For the entries below, the expected answer is the line with "62 21 30031", the line with "84 566 175.5", and every line between them, exactly as written, and nothing more.

============

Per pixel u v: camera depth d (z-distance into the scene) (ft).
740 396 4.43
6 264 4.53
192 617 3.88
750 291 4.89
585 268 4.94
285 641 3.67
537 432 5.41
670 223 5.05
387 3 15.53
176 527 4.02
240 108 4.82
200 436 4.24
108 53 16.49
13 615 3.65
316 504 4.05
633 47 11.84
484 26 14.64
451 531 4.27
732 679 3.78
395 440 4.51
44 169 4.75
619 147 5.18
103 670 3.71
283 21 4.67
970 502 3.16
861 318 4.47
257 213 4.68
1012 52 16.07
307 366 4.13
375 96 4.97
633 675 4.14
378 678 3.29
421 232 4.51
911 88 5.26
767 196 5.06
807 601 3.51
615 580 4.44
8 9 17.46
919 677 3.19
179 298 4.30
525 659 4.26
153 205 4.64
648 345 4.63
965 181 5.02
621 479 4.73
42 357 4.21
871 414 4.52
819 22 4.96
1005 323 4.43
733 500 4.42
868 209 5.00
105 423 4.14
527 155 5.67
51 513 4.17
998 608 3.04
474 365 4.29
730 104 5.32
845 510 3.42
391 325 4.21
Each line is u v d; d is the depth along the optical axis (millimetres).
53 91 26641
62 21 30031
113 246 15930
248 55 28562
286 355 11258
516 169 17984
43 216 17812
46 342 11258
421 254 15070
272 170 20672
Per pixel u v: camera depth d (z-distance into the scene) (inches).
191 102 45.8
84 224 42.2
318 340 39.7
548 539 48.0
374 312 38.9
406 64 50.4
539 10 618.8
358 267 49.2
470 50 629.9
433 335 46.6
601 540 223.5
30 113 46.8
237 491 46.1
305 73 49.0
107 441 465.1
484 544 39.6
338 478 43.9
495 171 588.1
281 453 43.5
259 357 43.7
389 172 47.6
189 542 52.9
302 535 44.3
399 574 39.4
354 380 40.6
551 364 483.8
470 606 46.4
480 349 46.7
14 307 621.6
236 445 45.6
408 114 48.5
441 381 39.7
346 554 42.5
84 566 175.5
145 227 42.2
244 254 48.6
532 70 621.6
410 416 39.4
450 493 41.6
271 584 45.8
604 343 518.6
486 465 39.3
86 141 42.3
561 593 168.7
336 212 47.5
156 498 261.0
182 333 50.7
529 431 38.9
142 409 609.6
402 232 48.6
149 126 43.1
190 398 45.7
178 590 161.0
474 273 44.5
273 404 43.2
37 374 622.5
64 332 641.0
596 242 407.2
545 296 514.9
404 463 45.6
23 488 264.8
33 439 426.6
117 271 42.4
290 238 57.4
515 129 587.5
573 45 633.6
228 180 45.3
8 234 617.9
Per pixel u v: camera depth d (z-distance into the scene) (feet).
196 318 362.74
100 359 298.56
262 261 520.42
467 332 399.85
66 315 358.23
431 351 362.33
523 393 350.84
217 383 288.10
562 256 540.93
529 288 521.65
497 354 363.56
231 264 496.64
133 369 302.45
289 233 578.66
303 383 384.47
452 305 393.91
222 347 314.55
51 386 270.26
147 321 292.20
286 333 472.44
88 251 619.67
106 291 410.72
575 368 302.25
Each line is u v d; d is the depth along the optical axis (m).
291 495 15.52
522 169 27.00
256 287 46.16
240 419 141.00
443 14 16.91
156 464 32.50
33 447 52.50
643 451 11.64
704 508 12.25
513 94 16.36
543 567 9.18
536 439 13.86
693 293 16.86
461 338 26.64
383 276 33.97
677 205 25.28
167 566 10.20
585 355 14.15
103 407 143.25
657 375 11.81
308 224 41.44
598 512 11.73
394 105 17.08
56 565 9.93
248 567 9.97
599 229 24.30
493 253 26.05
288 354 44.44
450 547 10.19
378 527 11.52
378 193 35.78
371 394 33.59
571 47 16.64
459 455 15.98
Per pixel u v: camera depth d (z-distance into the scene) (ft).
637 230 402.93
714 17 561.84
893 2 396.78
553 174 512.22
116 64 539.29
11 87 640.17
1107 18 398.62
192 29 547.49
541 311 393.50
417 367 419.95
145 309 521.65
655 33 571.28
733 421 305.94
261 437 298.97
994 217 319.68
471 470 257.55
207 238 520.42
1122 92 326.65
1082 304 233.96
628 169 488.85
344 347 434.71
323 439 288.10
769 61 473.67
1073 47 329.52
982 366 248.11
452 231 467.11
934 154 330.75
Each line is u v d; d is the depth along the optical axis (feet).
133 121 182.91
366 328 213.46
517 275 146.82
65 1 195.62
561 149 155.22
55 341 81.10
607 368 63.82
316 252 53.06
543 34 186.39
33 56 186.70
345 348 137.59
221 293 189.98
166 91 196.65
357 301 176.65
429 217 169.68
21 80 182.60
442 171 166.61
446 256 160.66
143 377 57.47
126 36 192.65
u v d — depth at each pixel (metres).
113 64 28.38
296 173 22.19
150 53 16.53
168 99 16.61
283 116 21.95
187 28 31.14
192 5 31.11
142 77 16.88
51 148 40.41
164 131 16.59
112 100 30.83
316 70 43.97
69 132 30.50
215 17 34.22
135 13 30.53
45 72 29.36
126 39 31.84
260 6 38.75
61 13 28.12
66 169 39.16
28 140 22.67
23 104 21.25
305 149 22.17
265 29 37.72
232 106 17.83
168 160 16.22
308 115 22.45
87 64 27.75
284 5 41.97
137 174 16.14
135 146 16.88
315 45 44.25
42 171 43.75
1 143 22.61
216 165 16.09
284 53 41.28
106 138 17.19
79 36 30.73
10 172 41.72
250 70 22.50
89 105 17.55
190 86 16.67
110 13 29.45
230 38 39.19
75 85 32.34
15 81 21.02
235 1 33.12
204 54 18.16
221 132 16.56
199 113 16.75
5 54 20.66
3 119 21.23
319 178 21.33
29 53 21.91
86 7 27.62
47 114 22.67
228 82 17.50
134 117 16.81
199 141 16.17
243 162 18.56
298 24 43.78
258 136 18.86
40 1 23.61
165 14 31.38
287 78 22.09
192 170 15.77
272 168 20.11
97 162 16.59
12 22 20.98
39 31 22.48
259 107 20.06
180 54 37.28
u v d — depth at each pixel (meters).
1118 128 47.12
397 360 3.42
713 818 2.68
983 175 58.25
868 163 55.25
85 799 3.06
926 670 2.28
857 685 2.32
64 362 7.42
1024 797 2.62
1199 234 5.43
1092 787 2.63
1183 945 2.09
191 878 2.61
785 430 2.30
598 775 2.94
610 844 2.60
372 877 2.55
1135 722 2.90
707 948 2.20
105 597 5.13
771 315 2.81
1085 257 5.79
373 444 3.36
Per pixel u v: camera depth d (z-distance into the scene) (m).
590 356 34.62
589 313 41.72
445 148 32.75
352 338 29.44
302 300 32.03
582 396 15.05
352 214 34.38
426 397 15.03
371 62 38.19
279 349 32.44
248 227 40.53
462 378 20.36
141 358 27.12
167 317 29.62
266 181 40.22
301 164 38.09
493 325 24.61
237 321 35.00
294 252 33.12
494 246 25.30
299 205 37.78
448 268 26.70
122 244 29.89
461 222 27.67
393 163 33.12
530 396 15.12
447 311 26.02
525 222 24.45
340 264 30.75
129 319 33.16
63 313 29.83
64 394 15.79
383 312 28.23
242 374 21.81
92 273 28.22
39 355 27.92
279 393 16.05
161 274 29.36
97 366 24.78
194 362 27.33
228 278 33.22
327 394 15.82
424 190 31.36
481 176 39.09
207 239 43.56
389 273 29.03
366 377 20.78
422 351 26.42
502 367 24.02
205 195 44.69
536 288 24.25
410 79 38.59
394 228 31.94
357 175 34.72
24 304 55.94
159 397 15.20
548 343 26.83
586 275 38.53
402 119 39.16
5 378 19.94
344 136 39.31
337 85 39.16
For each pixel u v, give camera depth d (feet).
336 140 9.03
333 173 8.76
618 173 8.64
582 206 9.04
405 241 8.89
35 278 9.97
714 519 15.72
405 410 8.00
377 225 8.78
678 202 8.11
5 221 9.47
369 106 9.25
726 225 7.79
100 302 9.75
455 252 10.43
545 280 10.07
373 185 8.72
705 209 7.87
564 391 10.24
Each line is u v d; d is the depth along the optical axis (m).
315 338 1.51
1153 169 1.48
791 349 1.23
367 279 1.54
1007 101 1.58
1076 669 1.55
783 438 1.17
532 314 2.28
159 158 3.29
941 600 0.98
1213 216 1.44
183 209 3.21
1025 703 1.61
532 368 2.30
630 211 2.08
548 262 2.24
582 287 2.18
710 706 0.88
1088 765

============

● Output for this task:
62 21 30031
113 246 15930
248 55 28562
286 355 11258
516 169 17984
43 216 17812
46 342 11258
421 254 15070
272 170 20672
Per pixel u v: camera depth d (z-distance into the scene) (inches).
191 102 45.8
84 224 42.2
318 340 39.7
548 539 48.0
374 312 38.9
406 64 50.4
539 10 618.8
358 267 49.2
470 50 629.9
433 335 46.6
601 540 223.5
30 113 46.8
237 491 46.1
305 73 49.0
107 441 465.1
484 544 39.6
338 478 43.9
495 171 588.1
281 453 43.5
259 357 43.7
389 172 47.6
189 542 52.9
302 535 44.3
399 574 39.4
354 380 40.6
551 364 483.8
470 606 46.4
480 349 46.7
14 307 621.6
236 445 45.6
408 114 48.5
441 381 39.7
346 554 42.5
84 566 175.5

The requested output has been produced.